While you should stick mainly to vet-approved kibble and treats, if you do want to offer some special snacks, be especially wary of some of the more hazardous foods for dogs. As many know, chocolate can be poisonous to all dogs, but onions, nuts, and anything with caffeine should also be avoided at all costs.

Training your Great Pyrenees

The Great Pyrenees is a naturally docile breed, but that doesn’t mean there won’t be a few issues to consider when training your new pup. The Great Pyrenees is rather independent, which means obedience training can present a bit of a challenge at first. Owners need to be confident and assertive with a Pyr, demanding their dog display obedience by waiting before digging into their dinner, letting you lead during walks, and staying off of furniture. Use of a clicker can make this degree of training more manageable and structured. Lastly, those looking at owning a Pyr should also know that these dogs like to dig, and the earlier these behaviors are addressed, the better. They do this to stay cool in hotter climates, so ensuring your Pyr has a pleasant, shady spot may alleviate this problem.

Great Pyrenees on leash

Breeds similar to the Great Pyrenees

Not quite sure that a Great Pyrenees is right for you? Even if you are, it’s worth taking the time to research and consider other similar breeds. Here are a few to get you started:

  • Great Dane. If size is what you are after, the Great Danes fit the bill—even if they don’t fit into most other places. These gentle giants are a great alternative breed.
  • St. Bernard. Another impressively-sized pooch, the St. Bernard is another guardian dog with mountain origins for those looking for a dog they can count on.
  • Samoyed. If the white coat of the Great Pyr isn’t quite fluffy enough for you, the Samoyed may be just what you need. These active dogs are powerful and gentle and love tons of attention.
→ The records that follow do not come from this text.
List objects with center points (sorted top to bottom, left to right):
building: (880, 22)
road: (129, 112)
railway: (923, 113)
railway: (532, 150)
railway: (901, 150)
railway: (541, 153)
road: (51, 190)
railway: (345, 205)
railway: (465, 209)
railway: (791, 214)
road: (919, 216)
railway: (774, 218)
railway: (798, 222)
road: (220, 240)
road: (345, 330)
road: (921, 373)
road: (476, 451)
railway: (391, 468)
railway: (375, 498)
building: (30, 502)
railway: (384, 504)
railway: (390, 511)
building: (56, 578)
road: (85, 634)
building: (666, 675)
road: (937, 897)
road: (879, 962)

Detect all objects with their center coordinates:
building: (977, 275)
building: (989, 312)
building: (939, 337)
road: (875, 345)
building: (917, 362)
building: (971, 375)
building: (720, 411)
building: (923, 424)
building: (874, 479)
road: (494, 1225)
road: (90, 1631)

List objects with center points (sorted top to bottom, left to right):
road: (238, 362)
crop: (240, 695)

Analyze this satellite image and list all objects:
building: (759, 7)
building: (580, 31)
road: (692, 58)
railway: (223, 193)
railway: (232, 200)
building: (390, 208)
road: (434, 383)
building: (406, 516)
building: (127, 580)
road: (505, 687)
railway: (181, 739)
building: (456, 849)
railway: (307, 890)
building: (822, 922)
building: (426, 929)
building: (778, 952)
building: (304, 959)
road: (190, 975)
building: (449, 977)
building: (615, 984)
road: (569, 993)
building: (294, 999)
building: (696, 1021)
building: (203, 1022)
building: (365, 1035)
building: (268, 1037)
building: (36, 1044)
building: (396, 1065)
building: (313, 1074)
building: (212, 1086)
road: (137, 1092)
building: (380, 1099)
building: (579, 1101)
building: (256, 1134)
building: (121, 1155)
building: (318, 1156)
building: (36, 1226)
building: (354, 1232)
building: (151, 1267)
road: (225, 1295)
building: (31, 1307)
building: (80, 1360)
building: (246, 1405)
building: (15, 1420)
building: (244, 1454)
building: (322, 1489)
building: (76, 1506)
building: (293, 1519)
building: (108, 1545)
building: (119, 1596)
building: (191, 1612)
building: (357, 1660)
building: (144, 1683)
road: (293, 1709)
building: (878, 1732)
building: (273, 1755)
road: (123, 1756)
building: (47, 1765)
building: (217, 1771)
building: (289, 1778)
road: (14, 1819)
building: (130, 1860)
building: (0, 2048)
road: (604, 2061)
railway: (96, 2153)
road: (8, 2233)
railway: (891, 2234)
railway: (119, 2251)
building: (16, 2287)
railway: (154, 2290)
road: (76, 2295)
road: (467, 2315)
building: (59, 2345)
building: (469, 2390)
Frequently asked questions

Is the Great Pyrenees a good family dog?

These gentle giants were bred as protectors. When not warding off threats with their imposing barks, they are quite docile and gentle, making them a good option for families as long as you are willing to train them properly.

Do Great Pyrenees bark a lot?

The Pyr is a guardian dog, and it was valued for its ability to alert shepherds to nearby dangers. This means that when given something to bark at like a potential intruder or anything else the Great Pyrenees may interpret as a threat, they will bark quite a lot and with great volume.

Are Great Pyrenees high-maintenance dogs?

Between grooming the Pyr’s thick coat, tending to their hearty appetite, and making sure they are not digging craters in your yard, the Great Pyrenees can be considered fairly high-maintenance.

Can the Great Pyrenees be left alone?

Solitude is in the Great Pyr’s genes, and while they do love affection and family time, they can be content to be left alone for hours at a time. If you do leave your Pyr alone, though, provide plenty of toys to help them stay active and mentally stimulated while you’re away.

Is the Great Pyrenees a good option for first-time dog owners?

Since the Great Pyrenees is a stubborn and independent dog, first-time owners may struggle with obedience training. However, with plenty of research and a dedicated training regiment, you should be able to manage your Pyr.